Districtwide, all students are receiving free breakfast and lunch this school year, and they say it’s a big benefit to families.
“It’s helpful because a lot of people don’t have a lot of money and they have to use money for other things,” said Wyoming Junior High School ninth-grader Carlos Mejia as he ate a healthy lunch of leafy-green salad and fresh fruit. Around him, in the cafeteria, students noshed pizza, cheeseburgers, grilled cheese and submarine sandwiches.
“Now, my parents don’t have to worry about paying for me,” said ninth-grader Hayde Rodriguez.
Joining Grand Rapids and Godfrey-Lee Public Schools, approximately 4,400 students at Wyoming’s four elementary schools, the fifth- and sixth-grade Intermediate School, the junior high and Wyoming High School now have the opportunity to eat school meals at no charge. Also, Godwin Heights Public Schools, which has already offered free breakfast and lunch for kindergarten through eighth-grade students, is expanding free meals to all high schoolers.
Mike Slager, Wyoming and Godwin Heights food service director, said Wyoming has become eligible through the Community Eligibility Provision of the National School Lunch and Breakfast Program. CEP allows schools with a high percentage of low-income familie to provide all meals free without collecting household school meal applications.
Feeding Hungry Students
“I anticipate we will serve more children,” Slager said. “It erases any sort of a stigma that kids who are eating lunch in the cafeteria are the free-lunch kids. Clearly it is going to enable folks to have more disposable income.”
About 73 percent of students districtwide qualified for free or reduced-price lunch last school year. According to 2018 data, Wyoming Public Schools served 52,417 breakfasts schoolwide, of which 36,140 were free and 5,016 were at a reduced price. The district served 62,805 lunches, 45,242 of them free and 6,669 reduced.

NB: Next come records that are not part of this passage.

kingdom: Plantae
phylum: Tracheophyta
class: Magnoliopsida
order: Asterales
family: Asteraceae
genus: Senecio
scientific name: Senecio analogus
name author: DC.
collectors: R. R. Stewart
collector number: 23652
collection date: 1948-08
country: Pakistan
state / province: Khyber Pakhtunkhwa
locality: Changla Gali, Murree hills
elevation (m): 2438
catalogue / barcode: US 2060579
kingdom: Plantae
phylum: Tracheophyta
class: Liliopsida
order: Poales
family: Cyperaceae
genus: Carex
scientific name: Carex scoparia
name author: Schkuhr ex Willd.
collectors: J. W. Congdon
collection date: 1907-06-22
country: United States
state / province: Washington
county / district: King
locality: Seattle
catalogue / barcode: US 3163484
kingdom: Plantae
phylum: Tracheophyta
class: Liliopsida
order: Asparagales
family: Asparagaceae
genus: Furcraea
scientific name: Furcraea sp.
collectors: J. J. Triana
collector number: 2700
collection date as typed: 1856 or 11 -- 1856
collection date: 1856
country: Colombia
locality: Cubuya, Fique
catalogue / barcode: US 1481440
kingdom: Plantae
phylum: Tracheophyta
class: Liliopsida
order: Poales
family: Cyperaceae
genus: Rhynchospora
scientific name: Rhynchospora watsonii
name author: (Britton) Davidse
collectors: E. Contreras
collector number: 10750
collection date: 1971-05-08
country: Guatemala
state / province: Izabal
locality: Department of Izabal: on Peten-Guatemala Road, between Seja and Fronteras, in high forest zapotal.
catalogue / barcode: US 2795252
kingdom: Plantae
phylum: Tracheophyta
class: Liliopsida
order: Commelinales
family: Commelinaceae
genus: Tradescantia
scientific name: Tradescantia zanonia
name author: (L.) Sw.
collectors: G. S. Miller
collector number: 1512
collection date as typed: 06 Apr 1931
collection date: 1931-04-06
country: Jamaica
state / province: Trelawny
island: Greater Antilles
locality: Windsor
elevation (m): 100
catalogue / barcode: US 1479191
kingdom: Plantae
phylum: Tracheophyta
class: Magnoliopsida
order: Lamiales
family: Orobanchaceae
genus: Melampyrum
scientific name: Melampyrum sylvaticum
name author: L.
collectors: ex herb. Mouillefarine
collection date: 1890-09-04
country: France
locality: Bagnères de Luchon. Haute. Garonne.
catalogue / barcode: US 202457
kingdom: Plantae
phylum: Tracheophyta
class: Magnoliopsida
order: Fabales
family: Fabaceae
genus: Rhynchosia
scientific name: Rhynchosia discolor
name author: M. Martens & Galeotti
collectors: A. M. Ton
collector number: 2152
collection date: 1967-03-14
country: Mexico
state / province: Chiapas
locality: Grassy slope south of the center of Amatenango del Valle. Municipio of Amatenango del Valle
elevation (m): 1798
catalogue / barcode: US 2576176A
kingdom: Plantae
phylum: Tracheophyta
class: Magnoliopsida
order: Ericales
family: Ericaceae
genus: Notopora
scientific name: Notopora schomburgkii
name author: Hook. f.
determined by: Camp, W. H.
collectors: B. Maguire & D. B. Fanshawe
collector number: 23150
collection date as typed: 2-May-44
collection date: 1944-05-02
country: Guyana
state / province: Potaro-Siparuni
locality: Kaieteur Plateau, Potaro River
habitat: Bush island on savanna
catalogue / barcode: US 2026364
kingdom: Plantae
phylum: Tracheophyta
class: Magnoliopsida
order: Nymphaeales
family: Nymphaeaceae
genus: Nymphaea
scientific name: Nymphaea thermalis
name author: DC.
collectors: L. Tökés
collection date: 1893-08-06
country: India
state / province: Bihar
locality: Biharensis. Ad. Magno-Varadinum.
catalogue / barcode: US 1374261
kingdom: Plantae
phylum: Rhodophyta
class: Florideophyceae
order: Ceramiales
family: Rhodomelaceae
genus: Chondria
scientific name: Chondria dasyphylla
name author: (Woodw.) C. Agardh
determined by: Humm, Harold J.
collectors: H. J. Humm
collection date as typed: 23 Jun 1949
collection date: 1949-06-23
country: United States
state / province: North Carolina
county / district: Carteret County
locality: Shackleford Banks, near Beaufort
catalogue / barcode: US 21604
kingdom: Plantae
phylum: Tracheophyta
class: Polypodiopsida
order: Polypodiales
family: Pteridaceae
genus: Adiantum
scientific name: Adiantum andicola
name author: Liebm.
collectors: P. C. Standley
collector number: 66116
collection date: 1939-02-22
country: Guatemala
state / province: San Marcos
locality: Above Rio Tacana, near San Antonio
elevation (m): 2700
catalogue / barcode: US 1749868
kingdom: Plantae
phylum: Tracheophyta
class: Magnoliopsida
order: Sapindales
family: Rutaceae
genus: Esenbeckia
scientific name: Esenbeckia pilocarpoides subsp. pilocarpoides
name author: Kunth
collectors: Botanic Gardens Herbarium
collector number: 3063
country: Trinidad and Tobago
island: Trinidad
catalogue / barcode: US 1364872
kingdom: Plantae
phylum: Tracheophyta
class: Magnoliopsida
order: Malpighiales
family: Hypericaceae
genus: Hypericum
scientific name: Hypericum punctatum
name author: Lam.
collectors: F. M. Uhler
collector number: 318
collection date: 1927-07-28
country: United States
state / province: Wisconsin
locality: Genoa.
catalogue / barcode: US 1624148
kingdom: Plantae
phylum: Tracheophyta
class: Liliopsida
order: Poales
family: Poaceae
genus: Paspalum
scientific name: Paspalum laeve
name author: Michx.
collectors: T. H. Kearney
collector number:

Full-priced lunches were $2.75 for fifth- through 12th-grade students and $2.25 for kindergartners through fourth-graders. Reduced lunches were 40 cents. Breakfast was already free for kindergarten through ninth-grade students and $1.50 for high schoolers.
Principal Jon Blackburn said some families who did not qualify for free or reduced lunch were right on the cusp of qualifying. Also, students would run out of money in their school meal accounts and not reload it.
“This will have a huge impact,” Blackburn said. “Some families were so excited. … It is nice to know every kid will have access to a lunch.”